"It's a good idea, Burge," Governour opined heartily. "Not too much different from the Army, I suppose. Get in on the ground floor, so to speak. And with your education, and your skills, you'd move right up quickly."
"Aye, it's a thought," Burgess piped back, but Alan could see, even if the others didn't, that his heart wasn't exactly in it. From their time at Yorktown, besieged by the Rebels and the French, and in their daring escape after being blown downriver in those damned barges the night before the surrender, Alan was pretty sure being a constable of the watch was not the career Burgess Chiswick would care for.
He was a strange young fellow. So woods-crafty, so in control of his troops by an almost natural sense of superiority. Yet down in his depths, Alan had always caught an inkling of fear, of uncertainty.
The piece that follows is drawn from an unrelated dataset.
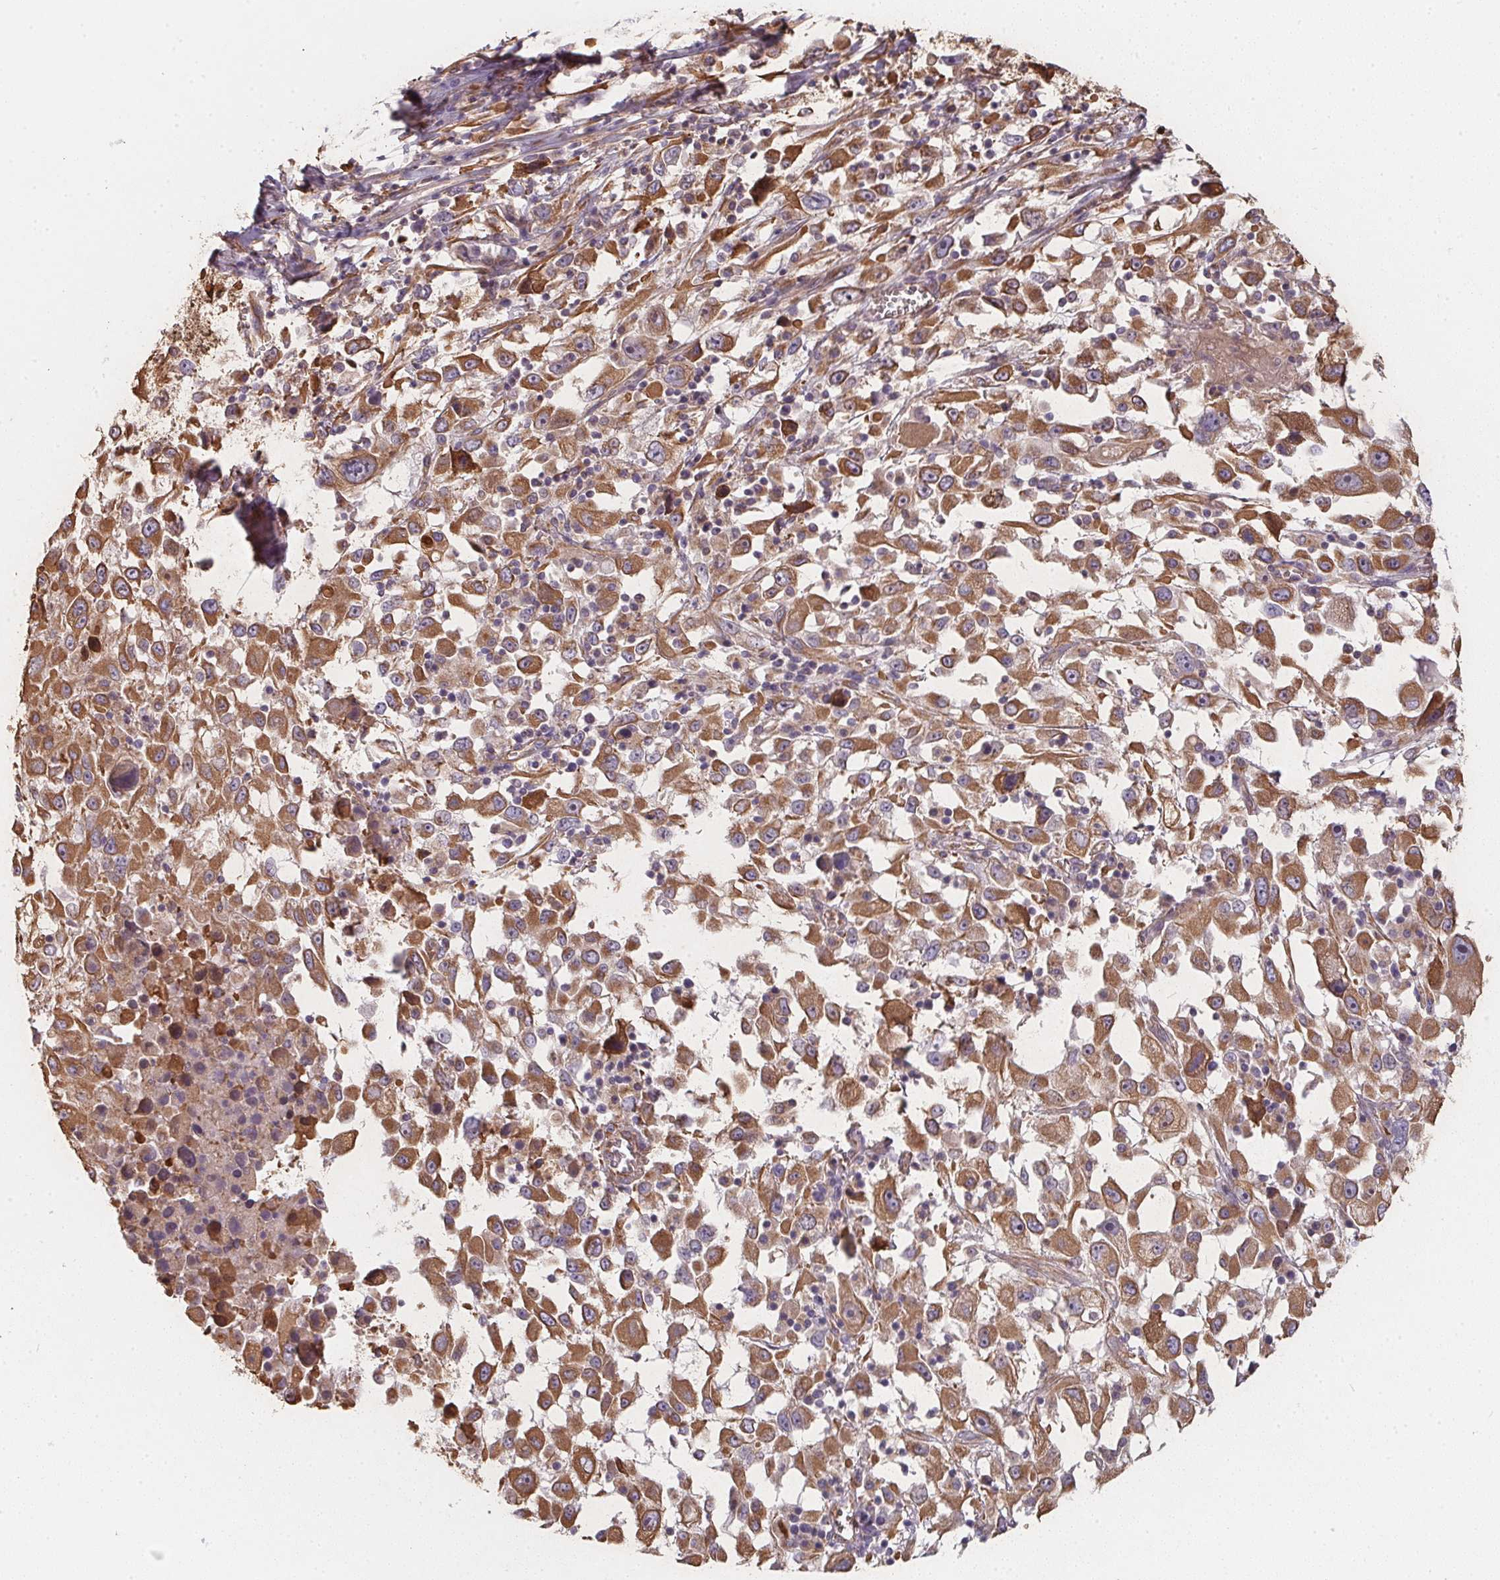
{"staining": {"intensity": "moderate", "quantity": ">75%", "location": "cytoplasmic/membranous"}, "tissue": "melanoma", "cell_type": "Tumor cells", "image_type": "cancer", "snomed": [{"axis": "morphology", "description": "Malignant melanoma, Metastatic site"}, {"axis": "topography", "description": "Soft tissue"}], "caption": "Protein staining of malignant melanoma (metastatic site) tissue reveals moderate cytoplasmic/membranous positivity in approximately >75% of tumor cells. Nuclei are stained in blue.", "gene": "TBKBP1", "patient": {"sex": "male", "age": 50}}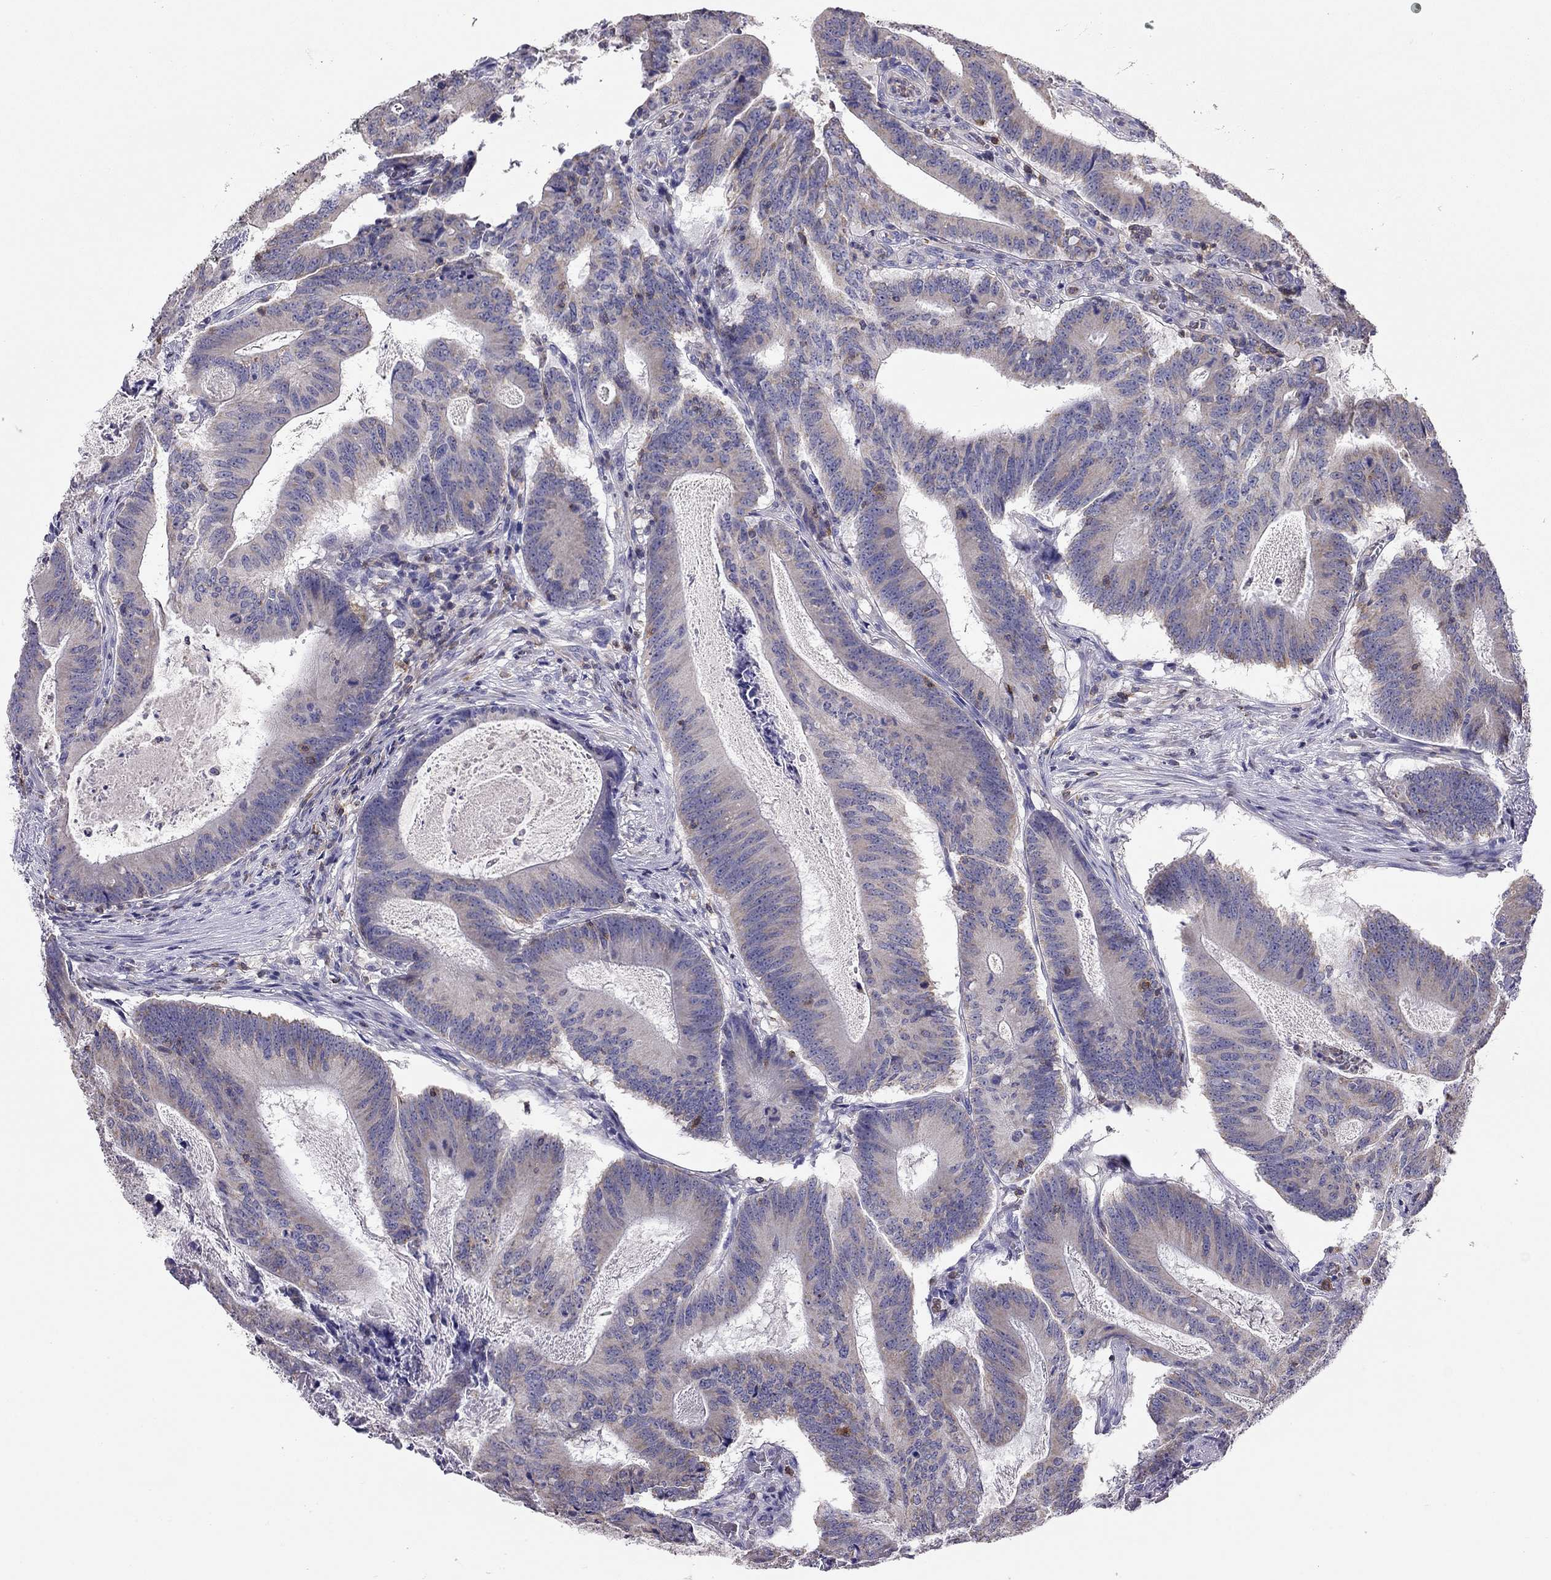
{"staining": {"intensity": "negative", "quantity": "none", "location": "none"}, "tissue": "colorectal cancer", "cell_type": "Tumor cells", "image_type": "cancer", "snomed": [{"axis": "morphology", "description": "Adenocarcinoma, NOS"}, {"axis": "topography", "description": "Colon"}], "caption": "There is no significant staining in tumor cells of colorectal cancer. (Brightfield microscopy of DAB (3,3'-diaminobenzidine) IHC at high magnification).", "gene": "CITED1", "patient": {"sex": "female", "age": 70}}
God knew, Alan had seen enough war to make his own knees knock every time he heard a cannon go off, and he still couldn't quite credit the Navy with making him a Commission Officer and giving him command of a ship of war, even one so small as Shrike in the closing weeks of the war-he of all people by God knew uncertainty like a close relation! But with Burgess, he felt a… softness. A nature too soft for the slings and arrows of life, like setting foxes to outfight hounds. And yet the ember of ambition burned within his breast, the wish to do great things perhaps beyond his measure.
"Who knows?" Burgess went on between bites of his fish course. 'There's always the sea, like you. Or the East Indies. I've heard officers with 'John Company' come home at least a chicken-nabob. Fifty thousand pounds in diamonds and rubies'd suit me right down to my toes."